For all its hummable tendencies, the first disc encompasses bagpipe-fuelled psych (Able Tasmans), wispy synths and soggy drone (Fetus Productions) and 1950s innocence twisted with romance and sexuality (Chris Knox). Where bands like The Clean and The 3Ds influenced Pavement, Garageland’s 1995 track ‘Pop Cigar’ seems to come out the other side with a Pavement influence. Also on the newer side of the spectrum is the guitar-pop clarity of The Phoenix Foundation’s ‘40 Years’ and the exhilarating clutter of Grayson Gilmour’s ‘I Am A Light!’.
“I really don’t know how to behave/But I guess I'll try” – Tall Dwarfs, ‘The Brain That Wouldn’t Die’
The second disc, meanwhile, moves ably from droning jangle (Pin Group, The Gordons, The Stones) to incessant grooves (Tall Dwarfs, Snapper) to frayed and fuzzy indie rock (The 3Ds, Bailter Space) without stumbling with Children’s Hour’s dour ‘Looking for the Sun’. There’s room alike for Dead C’s uncharacteristically brief ‘I Was Here’, Skeptics’ eroded pop nightmare ‘And We Bake’ and Shocking Pinks’ melody-clouded lo-fi reverie ‘This Aching Deal’.
“The beauty of Flying Nun is that there’s melody in even the harshest noise.”
Still, better defining the second disc is a run of songs either instrumental or so intent on driving mechanics that they feel instrumental.
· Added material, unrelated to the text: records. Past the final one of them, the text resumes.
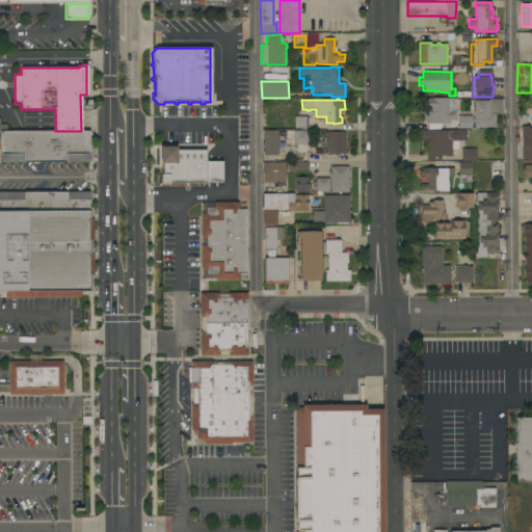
[(427,122),(423,122),(423,110),(421,110),(421,99),(449,99),(456,99),(456,121),(450,121),(450,124),(437,124),(437,128),(428,128),(428,124),(427,124),(427,122)]
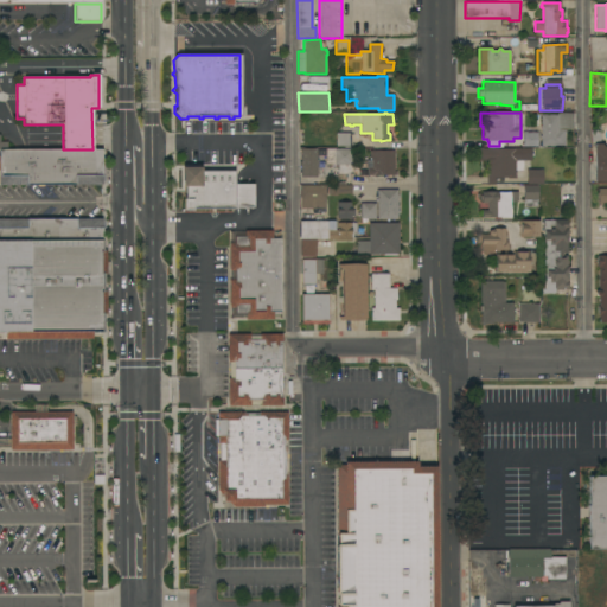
[(541,129),(540,129),(540,126),(541,126),(541,115),(556,115),(556,113),(573,113),(573,131),(564,131),(564,146),(541,146),(541,129)]
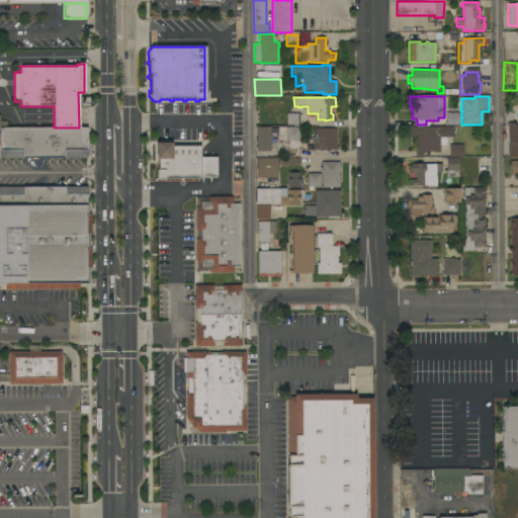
[(40,106),(41,126),(53,126),(52,106),(40,106)]
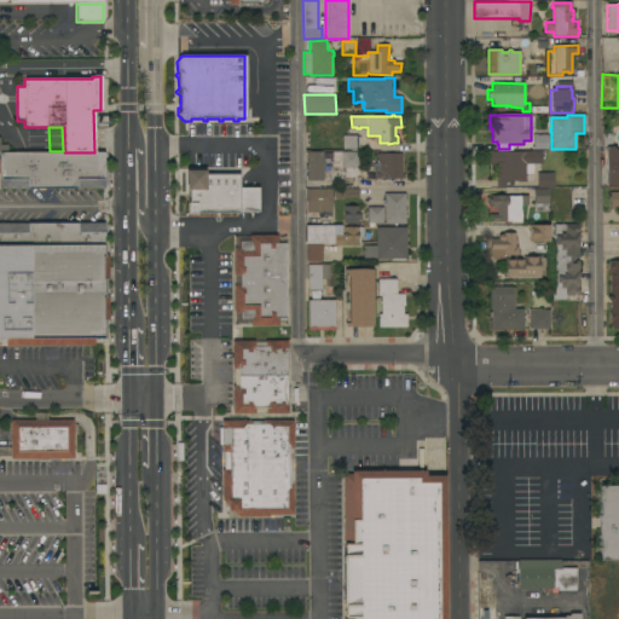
[(602,144),(602,133),(612,133),(612,144),(602,144)]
That includes Solid Gold Hell’s spiky post-punk, Dimmer’s burnt noise-rock atmosphere, Loves Ugly Children’s wading lushness, High Dependency Unit’s tidal churns and crests, Ghost Club’s Burma-heavy blast of psych and The Subliminals’ taut intensity.
Playing bookend to that famous title song might seem a thankless duty, but the post-Mint Chicks outfit F in Math ploughs through ‘Don’t Look Down’ with the synth-mad contagion of Devo. It has more than enough of the tinny, anthemic verve of ‘Tally Ho!’ to bring these 40 songs – and 30 years – full circle.